Out of the $159 paid by each defendant, Simpson's investigation determined:

  • The county got $56.
  • SCS got a $100 fee. Simpson said Oliver told him in 1991 that the company had agreed to set aside $20 of the $100 SCS fee for "a rehabilitation program selected by the judge."
  • Hale got $3 for his personal "retirement fund."

Neither the rehabilitation fund nor the retirement fund were ever authorized by the county. There is no record of how much money went to those funds or what happened to it, Simpson said.

Traffic: Special Court Services also had a scheme worked out for the court's traffic division. Traffic violators who wanted to pay traffic fines over time would be placed on a payment plan. A Special Court Services employee, who had a desk inside the municipal court traffic division, would give the violators a form instructing them to bring $3 in cash or money order to pay off their fines over time. The company's bookkeeper would collect the money at the end of the day, and send the traffic payment to the county. The $3, however, remained with the company, Simpson said. Although no ordinance authorized the company to collect the fee, Hale himself gave SCS the go ahead for it, Simpson said.

Bail bonds: With Hale's approval, SCS also ran a lucrative -- and legally suspect -- bail bond service. Suspects arrested by sheriff's deputies were able to secure their release by paying to SCS a bond fee of 8 percent, Simpson said. The county kept no record of the bond, and if defendants failed to show up for trial, Simpson said, the court issued a bench warrant for the suspect's arrest -- just as it would for suspects released on their own recognizance. SCS simply collected the suspect's money, Simpson said. "They just got their 8 percent for coming down there. They never had to do anything," he said.

The Quorum Court knew nothing about the scheme and had passed no ordinance authorizing it, Simpson said. Simpson's investigation also found that SCS's operation apparently violated state law because bondsmen are required by statute to charge 10 percent, no more and no less.

Simpson said he had trouble getting straight answers from Hale and the SCS owners while conducting his investigation. "Each one blamed the other one," Simpson recalled. One day in the spring of 1991, Simpson was checking documents on SCS ownership at the state Capitol. While he was there, he recalled, he ran into an FBI agent he knew from his days as a Little Rock policeman. The agent, whom Simpson refuses to name, was also looking up documents related to Hale. The agent told him about the federal investigation of Capital Management Services, Simpson said.

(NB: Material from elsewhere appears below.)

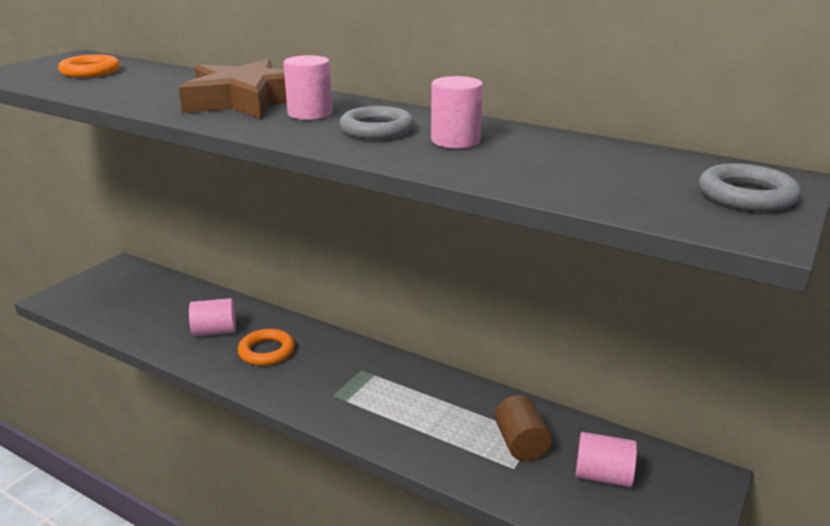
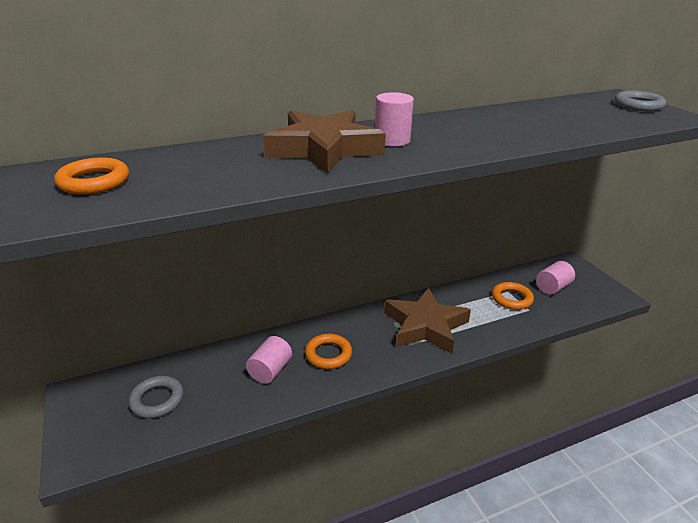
camera: 55 degrees left, 5 degrees up
grey ring [339,106,415,140] -> grey ring moved to [128,376,184,418]
pink cylinder [431,76,483,148] -> none
brown cylinder [495,395,552,461] -> orange ring [492,282,534,310]
none -> brown star [384,287,471,354]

"I later received a phone call from that office (the FBI) confirming there was such a thing going on and asking us to hold off on any charges," Simpson recalled. "That wasn't uncommon, and it certainly was acceptable to us."

Federal law enforcement officials dispute this account. They say that they were never made aware of the county's inquiry, and had they been, they might have investigated the goings-on at Hale's court.

In any case, the county's first priority, Simpson said, was to terminate the illegal collections in Hale's court. And it did. After Simpson confronted the SCS owners, the company stopped using the law enforcement databases. The SCS proprietors signed agreements with the county governing the way the company did business and began following proper county financial reporting procedures.

All of the improper collections ended, Simpson said, and SCS today is no longer in business. Hale resigned from the bench when he was indicted by the federal grand jury in September 1993.